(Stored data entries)
- - -
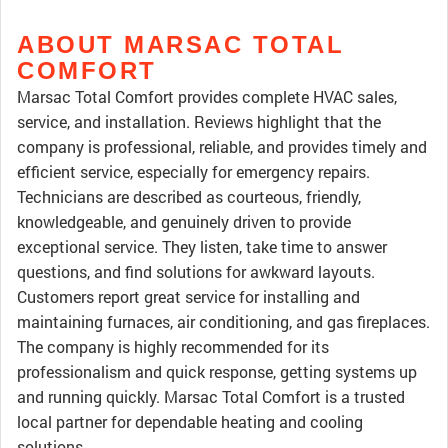
ABOUT MARSAC TOTAL
COMFORT
Marsac Total Comfort provides complete HVAC sales,
service, and installation. Reviews highlight that the
company is professional, reliable, and provides timely and
efficient service, especially for emergency repairs.
Technicians are described as courteous, friendly,
knowledgeable, and genuinely driven to provide
exceptional service. They listen, take time to answer
questions, and find solutions for awkward layouts.
Customers report great service for installing and
maintaining furnaces, air conditioning, and gas fireplaces.
The company is highly recommended for its
professionalism and quick response, getting systems up
and running quickly. Marsac Total Comfort is a trusted
local partner for dependable heating and cooling
solutions.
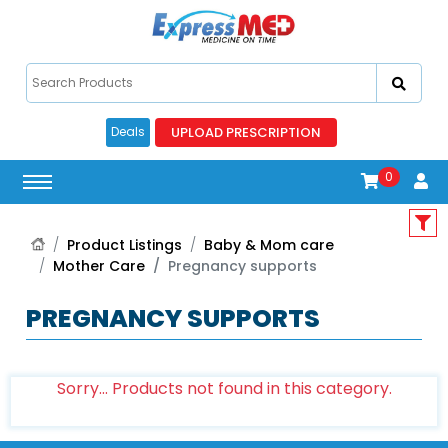
UPLOAD PRESCRIPTION
Deals
0
Product Listings
Baby & Mom care
Mother Care
Pregnancy supports
PREGNANCY SUPPORTS
Sorry... Products not found in this category.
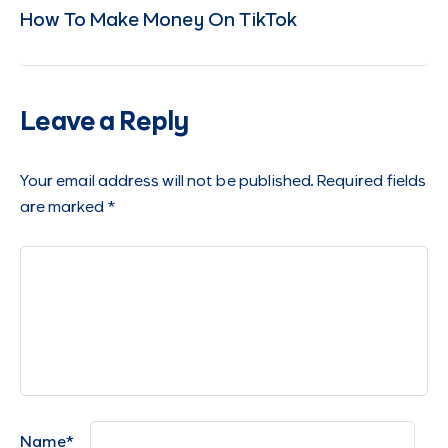
How To Make Money On TikTok
Leave a Reply
Your email address will not be published.
Required fields
are marked
*
Name
*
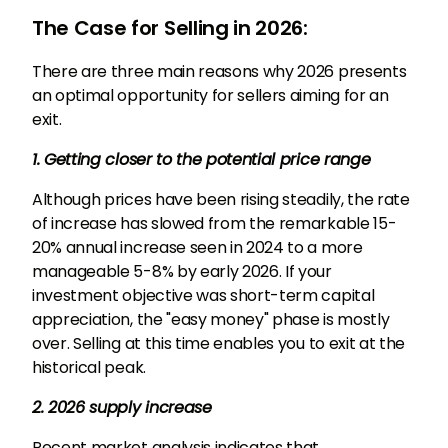
The Case for Selling in 2026:
There are three main reasons why 2026 presents
an optimal opportunity for sellers aiming for an
exit.
1. Getting closer to the potential price range
Although prices have been rising steadily, the rate
of increase has slowed from the remarkable 15-
20% annual increase seen in 2024 to a more
manageable 5-8% by early 2026. If your
investment objective was short-term capital
appreciation, the "easy money" phase is mostly
over. Selling at this time enables you to exit at the
historical peak.
2. 2026 supply increase
Recent market analysis indicates that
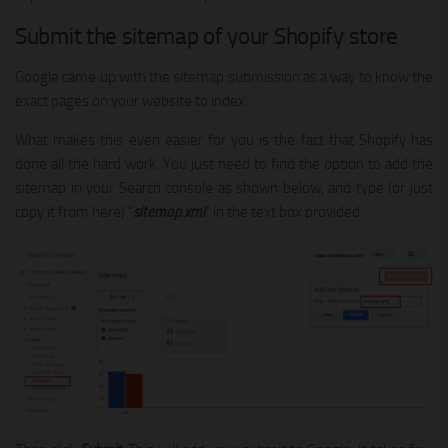
Submit the sitemap of your Shopify store
Google came up with the sitemap submission as a way to know the
exact pages on your website to index.
What makes this even easier for you is the fact that Shopify has
done all the hard work. You just need to find the option to add the
sitemap in your Search console as shown below, and type (or just
copy it from here) “
sitemap.xml
” in the text box provided.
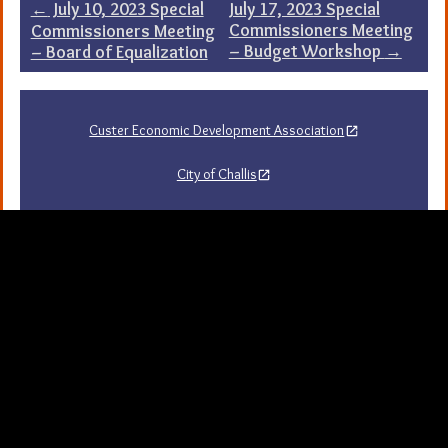
Post
←
July 10, 2023 Special
July 17, 2023 Special
Commissioners Meeting
Commissioners Meeting
navigation
– Budget Workshop
→
– Board of Equalization
Custer Economic Development Association
City of Challis
Challis Area Chamber of Commerce
Challis Arts Council
City of Mackay
City of Stanley
Stanley Chamber of Commerce
Sawtooth National Forest Visitor Guide
University of Idaho Extension in Custer County
Map Server and GIS
Resources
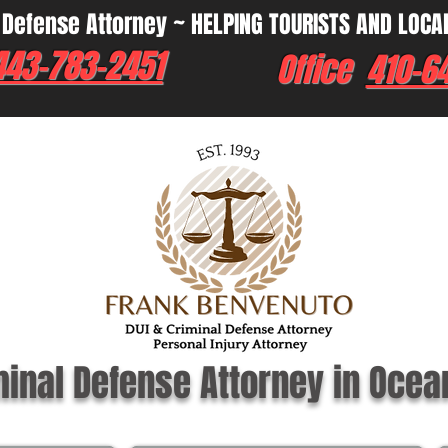
 Defense Attorney ~ HELPING TOURISTS AND LOCA
443-783-2451
Office
410-6
minal Defense Attorney in Ocea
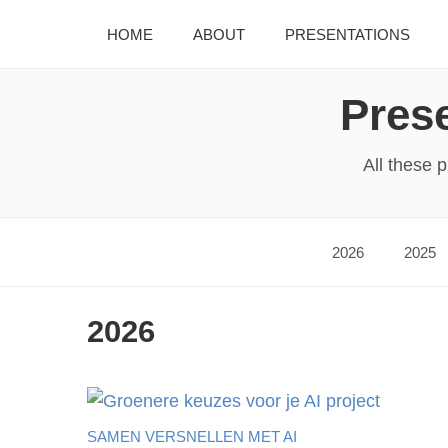
HOME
ABOUT
PRESENTATIONS
Prese
All these 
2026
2025
2026
SAMEN VERSNELLEN MET AI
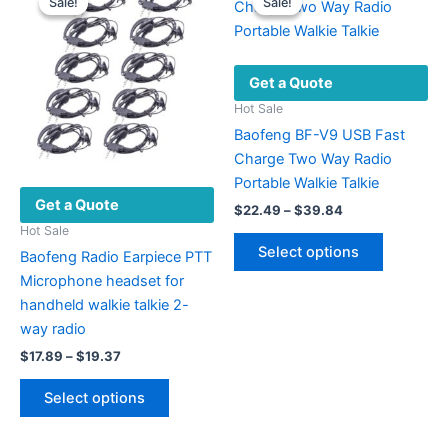
Sale!
Sale!
Sale!
Sale!
options
The
may
options
be
may
Get a Quote
chosen
be
on
chosen
Hot Sale
the
on
Baofeng BF-V9 USB Fast
product
the
Charge Two Way Radio
page
product
Portable Walkie Talkie
Get a Quote
page
Price
$
22.49
–
$
39.84
range:
Hot Sale
This
$22.49
Select options
Baofeng Radio Earpiece PTT
product
through
$39.84
Microphone headset for
has
handheld walkie talkie 2-
multiple
way radio
variants.
Price
The
$
17.89
–
$
19.37
range:
options
This
$17.89
Select options
may
product
through
$19.37
be
has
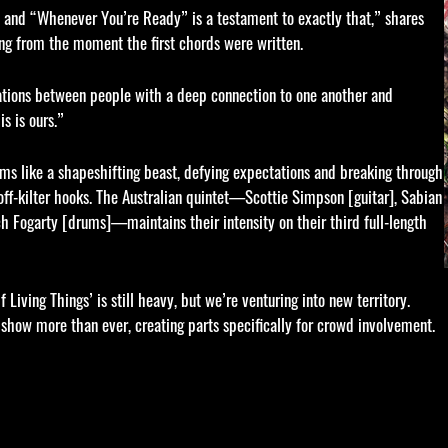
es and “Whenever You’re Ready” is a testament to exactly that,” shares
ong from the moment the first chords were written.
ations between people with a deep connection to one another and
s is ours.”
rms like a shapeshifting beast, defying expectations and breaking through
ff-kilter hooks. The Australian quintet—Scottie Simpson [guitar], Sabian
ch Fogarty [drums]—maintains their intensity on their third full-length
iving Things’ is still heavy, but we’re venturing into new territory.
e show more than ever, creating parts specifically for crowd involvement.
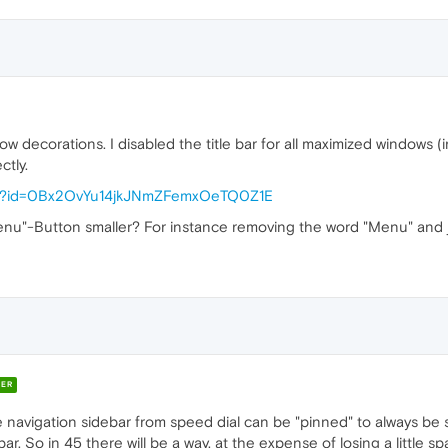
dow decorations. I disabled the title bar for all maximized windows 
ctly.
pen?id=0Bx2OvYu14jkJNmZFemxOeTQ0Z1E
Menu"-Button smaller? For instance removing the word "Menu" and
ER
e navigation sidebar from speed dial can be "pinned" to always be 
ar. So in 45 there will be a way, at the expense of losing a little s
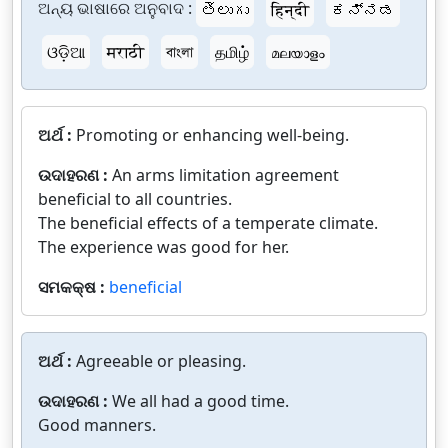
ଅନ୍ୟ ଭାଷାରେ ଅନୁବାଦ :
తెలుగు
हिन्दी
ಕನ್ನಡ
ଓଡ଼ିଆ
मराठी
বাংলা
தமிழ்
മലയാളം
ଅର୍ଥ :
Promoting or enhancing well-being.
ଉଦାହରଣ :
An arms limitation agreement
beneficial to all countries.
The beneficial effects of a temperate climate.
The experience was good for her.
ସମକକ୍ଷ :
beneficial
ଅର୍ଥ :
Agreeable or pleasing.
ଉଦାହରଣ :
We all had a good time.
Good manners.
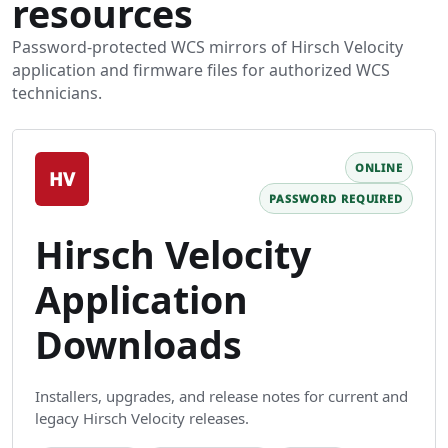
resources
Password-protected WCS mirrors of Hirsch Velocity
application and firmware files for authorized WCS
technicians.
ONLINE
HV
PASSWORD REQUIRED
Hirsch Velocity
Application
Downloads
Installers, upgrades, and release notes for current and
legacy Hirsch Velocity releases.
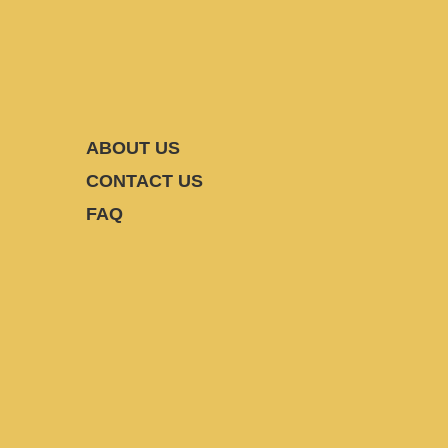
ABOUT US
CONTACT US
FAQ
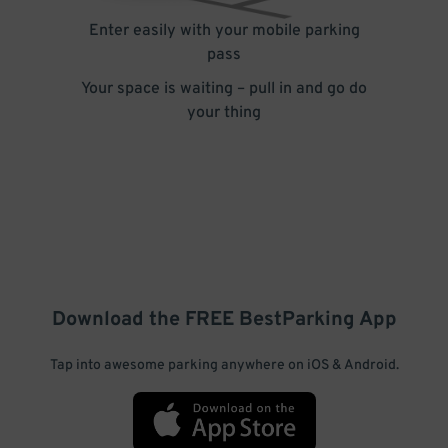
Enter easily with your mobile parking
pass
Your space is waiting – pull in and go do
your thing
Download the FREE
BestParking
App
Tap into awesome parking anywhere on iOS & Android.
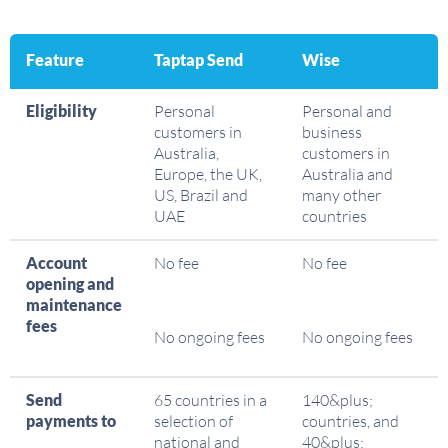
Feature
Taptap Send
Wise
Eligibility
Personal
Personal and
customers in
business
Australia,
customers in
Europe, the UK,
Australia and
US, Brazil and
many other
UAE
countries
Account
No fee
No fee
opening and
maintenance
fees
No ongoing fees
No ongoing fees
Send
65 countries in a
140&plus;
payments to
selection of
countries, and
national and
40&plus;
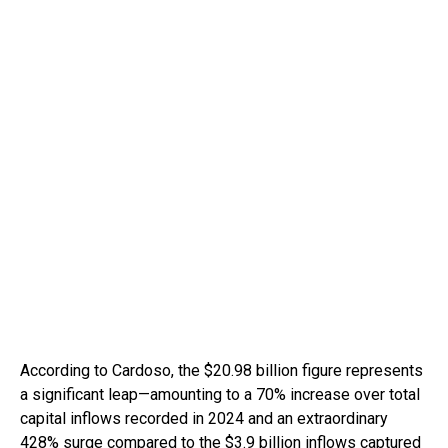
According to Cardoso, the $20.98 billion figure represents
a significant leap—amounting to a 70% increase over total
capital inflows recorded in 2024 and an extraordinary
428% surge compared to the $3.9 billion inflows captured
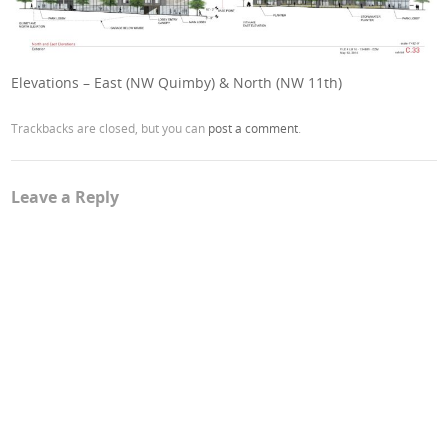
Elevations – East (NW Quimby) & North (NW 11th)
Trackbacks are closed, but you can
post a comment
.
Leave a Reply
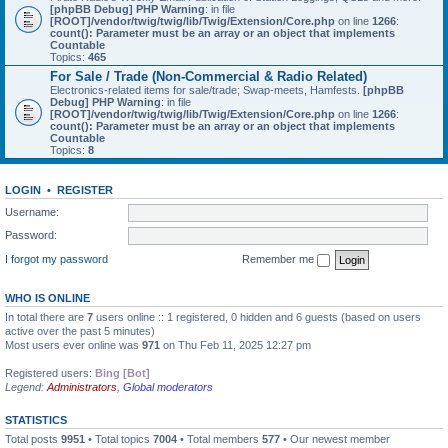
[phpBB Debug] PHP Warning
: in file
[ROOT]/vendor/twig/twig/lib/Twig/Extension/Core.php
on line
1266
:
count(): Parameter must be an array or an object that implements
Countable
Topics:
465
For Sale / Trade (Non-Commercial & Radio Related)
Electronics-related items for sale/trade; Swap-meets, Hamfests.
[phpBB
Debug] PHP Warning
: in file
[ROOT]/vendor/twig/twig/lib/Twig/Extension/Core.php
on line
1266
:
count(): Parameter must be an array or an object that implements
Countable
Topics:
8
LOGIN
•
REGISTER
Username:
Password:
I forgot my password
Remember me
WHO IS ONLINE
In total there are
7
users online :: 1 registered, 0 hidden and 6 guests (based on users
active over the past 5 minutes)
Most users ever online was
971
on Thu Feb 11, 2025 12:27 pm
Registered users:
Bing [Bot]
Legend:
Administrators
,
Global moderators
STATISTICS
Total posts
9951
• Total topics
7004
• Total members
577
• Our newest member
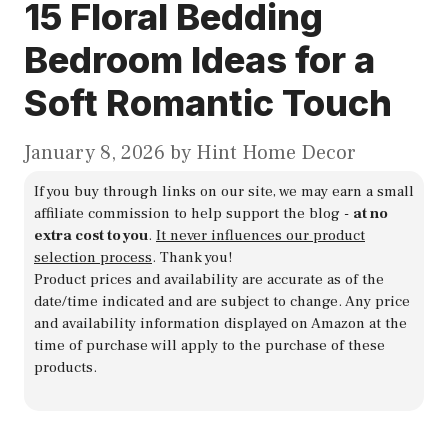
15 Floral Bedding
Bedroom Ideas for a
Soft Romantic Touch
January 8, 2026
by
Hint Home Decor
If you buy through links on our site, we may earn a small
affiliate commission to help support the blog -
at no
extra cost to you
.
It never influences our product
selection process
. Thank you!
Product prices and availability are accurate as of the
date/time indicated and are subject to change. Any price
and availability information displayed on Amazon at the
time of purchase will apply to the purchase of these
products.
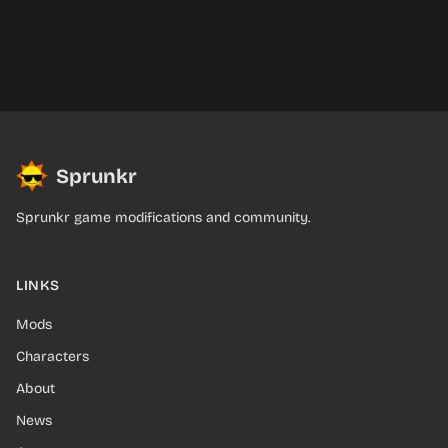
Sprunkr
Sprunkr game modifications and community.
LINKS
Mods
Characters
About
News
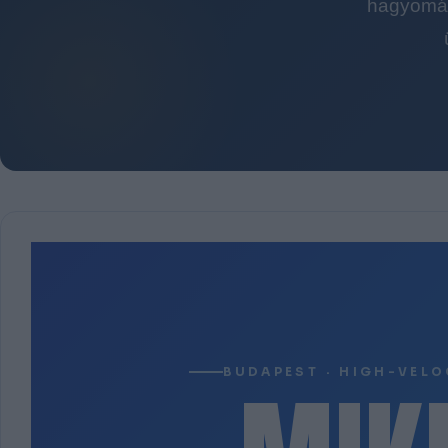
hagyomán
BUDAPEST · HIGH-VELO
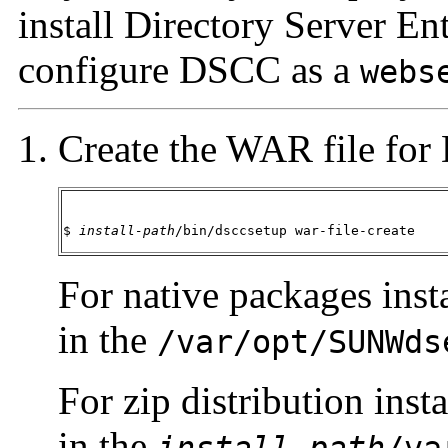
install Directory Server En
configure DSCC as a
webs
Create the WAR file fo
$ 
install-path
/bin/dsccsetup war-file-create
For native packages insta
in the
/var/opt/SUNWds
For zip distribution inst
in the
install-path
/va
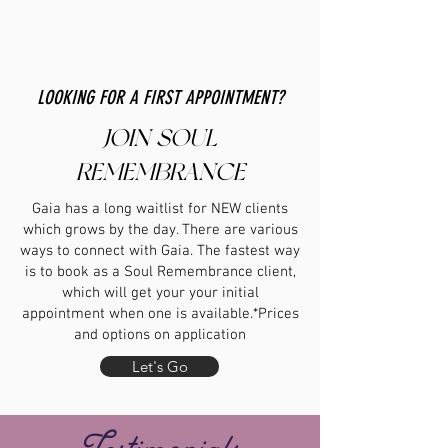
LOOKING FOR A FIRST APPOINTMENT?
JOIN SOUL
REMEMBRANCE
Gaia has a long waitlist for NEW clients
which grows by the day. There are various
ways to connect with Gaia. The fastest way
is to book as a Soul Remembrance client,
which will get your your initial
appointment when one is available.*Prices
and options on application
Let's Go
- - -
▶ [Work instructions] Please pull out every line in the entries above that contains the string "Selling" and copy each one in full. Treat the match as case-sensitive.

▶ [Task result]
The Case for Selling in 2026:
over. Selling at this time enables you to exit at the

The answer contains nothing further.